Broker Check

‘Scale and Skill’: Why It’s Hard for Managed Investments to

| May 11, 2014

“The battle between actively managed mutual investments and their index-style competitors is like a decades-long sports rivalry.” 


Detailed recent readers know my professional opinion on this issue.  Candidly, I feel that both the research and historical results are clear – the very great majority of us – clients and advisors alike – are better off with indexing.


At one level, I’m not sure that the “why” is all that important.  The obvious reason is (internal) fees and / or expenses.  Many index investments could have an internal expense of 0.2% or less.  While active or managed investments might easily have internal expenses of 1.2% or more.  That one percent may not sound like much, but it adds up over time.


Thought of another way, if the S & P Index returns 10.2% and the internal charge is 0.2%, then the index investor receives (approximately) 10%.  For a managed or active investment to net the same 10%, that investment must achieve an 11% return – less the 1% fee equals the same 10%.  The managed investment must “outperform” the index by approximately 10% in this example.

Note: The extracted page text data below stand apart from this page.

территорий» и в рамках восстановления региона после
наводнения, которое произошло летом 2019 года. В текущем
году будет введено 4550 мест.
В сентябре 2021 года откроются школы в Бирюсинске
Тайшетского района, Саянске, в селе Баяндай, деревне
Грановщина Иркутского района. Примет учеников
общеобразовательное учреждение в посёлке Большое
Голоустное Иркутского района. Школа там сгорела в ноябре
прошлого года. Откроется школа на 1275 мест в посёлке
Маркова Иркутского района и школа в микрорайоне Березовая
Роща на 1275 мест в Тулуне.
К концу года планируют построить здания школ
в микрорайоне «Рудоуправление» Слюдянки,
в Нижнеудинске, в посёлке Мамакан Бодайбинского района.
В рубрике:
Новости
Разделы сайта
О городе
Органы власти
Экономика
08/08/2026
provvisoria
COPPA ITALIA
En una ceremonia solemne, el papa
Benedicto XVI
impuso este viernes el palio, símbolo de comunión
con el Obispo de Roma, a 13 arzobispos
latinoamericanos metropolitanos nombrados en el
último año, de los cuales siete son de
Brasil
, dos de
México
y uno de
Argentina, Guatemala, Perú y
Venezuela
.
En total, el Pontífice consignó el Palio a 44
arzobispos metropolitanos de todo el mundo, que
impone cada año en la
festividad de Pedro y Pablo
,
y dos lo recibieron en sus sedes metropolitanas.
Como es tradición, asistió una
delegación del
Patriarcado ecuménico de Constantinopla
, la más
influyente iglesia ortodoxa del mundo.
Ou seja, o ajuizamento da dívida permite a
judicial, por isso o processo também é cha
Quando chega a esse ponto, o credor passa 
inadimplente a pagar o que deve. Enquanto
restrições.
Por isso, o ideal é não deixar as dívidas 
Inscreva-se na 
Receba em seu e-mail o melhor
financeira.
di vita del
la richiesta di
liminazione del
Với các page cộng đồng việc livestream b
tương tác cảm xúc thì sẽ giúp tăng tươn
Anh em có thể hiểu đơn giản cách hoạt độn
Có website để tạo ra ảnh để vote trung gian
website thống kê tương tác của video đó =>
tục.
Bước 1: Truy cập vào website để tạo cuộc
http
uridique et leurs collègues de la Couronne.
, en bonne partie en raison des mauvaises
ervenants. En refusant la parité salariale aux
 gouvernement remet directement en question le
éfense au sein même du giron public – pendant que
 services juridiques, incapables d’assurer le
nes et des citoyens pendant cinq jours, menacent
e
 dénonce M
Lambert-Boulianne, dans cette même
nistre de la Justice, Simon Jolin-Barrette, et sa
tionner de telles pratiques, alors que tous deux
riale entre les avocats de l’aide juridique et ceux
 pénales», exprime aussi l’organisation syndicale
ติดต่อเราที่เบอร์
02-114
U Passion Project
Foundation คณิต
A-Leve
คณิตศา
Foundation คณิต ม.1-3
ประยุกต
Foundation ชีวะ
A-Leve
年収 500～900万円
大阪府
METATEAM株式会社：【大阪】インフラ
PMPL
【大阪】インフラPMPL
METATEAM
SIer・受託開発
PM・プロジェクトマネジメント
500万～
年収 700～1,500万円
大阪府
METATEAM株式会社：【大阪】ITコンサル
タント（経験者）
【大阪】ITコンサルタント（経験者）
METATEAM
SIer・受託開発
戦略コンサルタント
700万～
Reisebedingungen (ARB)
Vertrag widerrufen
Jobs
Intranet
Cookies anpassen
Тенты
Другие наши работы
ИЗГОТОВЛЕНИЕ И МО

But wait a minute.  What if the S & P returns 5.2%.  The indexer nets 5%.  For the managed investment to perform comparably, it must achieve 6.0% return – less the 1.0% fee equals the same 5.0%.  But that is an outperformance of 20%!  [6 divided by 5 = 1.2 . .. -1.0 = .2 or 20%)


Maintaining that kind of consistent performance is a very difficult hill to climb, so to speak.

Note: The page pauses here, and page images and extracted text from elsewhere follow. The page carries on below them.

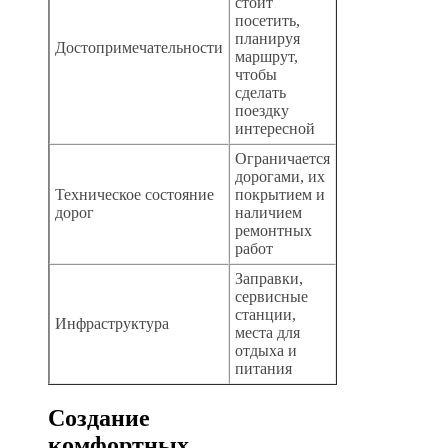
стоит
посетить,
планируя
Достопримечательности
маршрут,
чтобы
сделать
поездку
интересной
Ограничается
дорогами, их
Техническое состояние
покрытием и
дорог
наличием
ремонтных
работ
Заправки,
сервисные
станции,
Инфраструктура
места для
отдыха и
питания
Создание
комфортных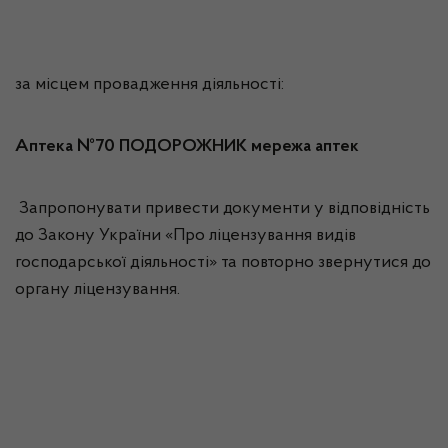
за місцем провадження діяльності:
Аптека №70 ПОДОРОЖНИК мережа аптек
Запропонувати привести документи у відповідність
до Закону України «Про ліцензування видів
господарської діяльності» та повторно звернутися до
органу ліцензування.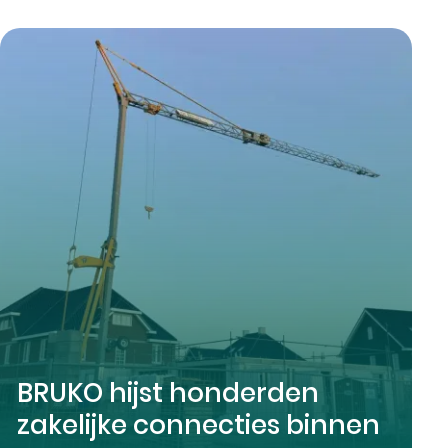
BRUKO hijst honderden
zakelijke connecties binnen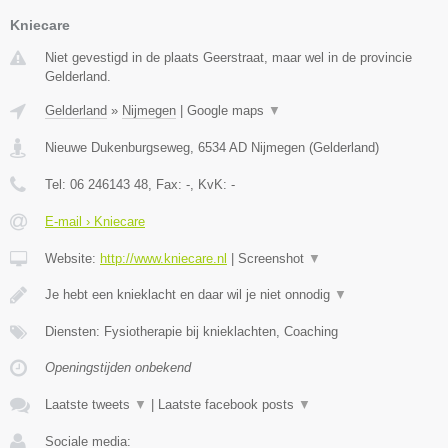
Kniecare
Niet gevestigd in de plaats Geerstraat, maar wel in de provincie
Gelderland.
Gelderland
»
Nijmegen
|
Google maps
▼
Nieuwe Dukenburgseweg
,
6534 AD
Nijmegen
(
Gelderland
)
Tel:
06 246143 48
, Fax:
-
, KvK:
-
E-mail › Kniecare
Website:
http://www.kniecare.nl
|
Screenshot
▼
Je hebt een knieklacht en daar wil je niet onnodig
▼
Diensten: Fysiotherapie bij knieklachten, Coaching
Openingstijden onbekend
Laatste tweets
▼
|
Laatste facebook posts
▼
Sociale media:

The article referenced below also provides some informed speculation that the large growth in the managed or active investment industry has also increased the difficulty of the active folks outperforming the indexers.  The authors can’t necessarily prove it, but they make an interesting case.


My professional opinion is that investing is (mostly) not about belief.  But I actually do believe that somewhere out there, there are a relatively small number of professional investment managers who actually do have the ability to consistently outperform the indexes – net of fees . .  and not just due to luck.  (Also just my opinion – Seth Klarman might be one of those people, for example.)


But my opinion and observation about Klarman and possibly others is not that relevant – at least not to the “average” investor.  The average person who is retiring and rolling over her / his 401-k / 403-b / TSP etc. does not and likely will never have access to the Klarmans of the world.


Also, to the extent that the Klarmans are consistently beating the indexes, they are going to tell as few people about it as possible!  Because if it becomes widely known, there will be attempts to “reverse-engineer” what these winners are doing.  Then, when too many people start doing it, their advantage disappears.


So, if you are a middle-class retiree – or soon to be, consider sticking to index investments!